◆ What the exercise asks
Without pictures, output exactly the lines running from the line containing "nose: (151, 68)" to the end of the listing below.

◆ Supplied data
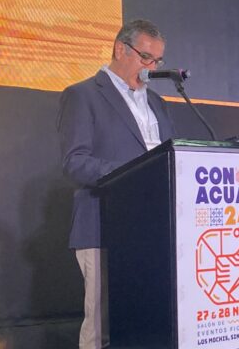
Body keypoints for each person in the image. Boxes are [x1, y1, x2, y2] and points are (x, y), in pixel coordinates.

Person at [57, 19, 175, 349]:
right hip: (104, 224)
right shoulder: (82, 95)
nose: (151, 68)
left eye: (157, 61)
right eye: (145, 57)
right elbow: (74, 162)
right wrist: (136, 171)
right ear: (120, 49)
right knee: (104, 326)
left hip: (154, 229)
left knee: (148, 320)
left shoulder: (158, 103)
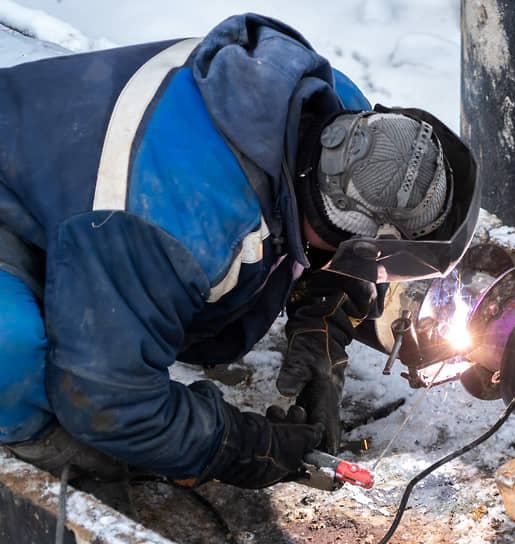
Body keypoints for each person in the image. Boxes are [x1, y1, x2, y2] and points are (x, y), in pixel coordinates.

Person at [0, 13, 478, 489]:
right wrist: (237, 445)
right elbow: (108, 399)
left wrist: (322, 319)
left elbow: (332, 218)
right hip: (19, 209)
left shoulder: (336, 110)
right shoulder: (178, 227)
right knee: (15, 355)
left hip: (69, 182)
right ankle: (51, 461)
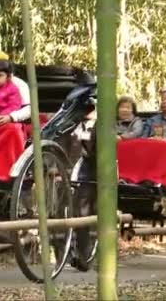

◆ Answer box
nose: (151, 68)
left eye: (157, 61)
right eye: (145, 57)
right elbow: (74, 162)
right wrist: (136, 171)
right ear: (120, 49)
right knee: (104, 326)
left hip: (154, 229)
left knee: (148, 320)
left shoulder: (158, 103)
Body keypoints for each person in the image. Boxes are [x1, y1, x2, y2] and points are (x, y), in pixel coordinates.

Person at [0, 13, 478, 489]:
right wrist: (237, 445)
right elbow: (108, 399)
left wrist: (322, 319)
left elbow: (332, 218)
right hip: (19, 209)
left shoulder: (336, 110)
right shoulder: (178, 227)
right knee: (15, 355)
left hip: (69, 182)
right ankle: (51, 461)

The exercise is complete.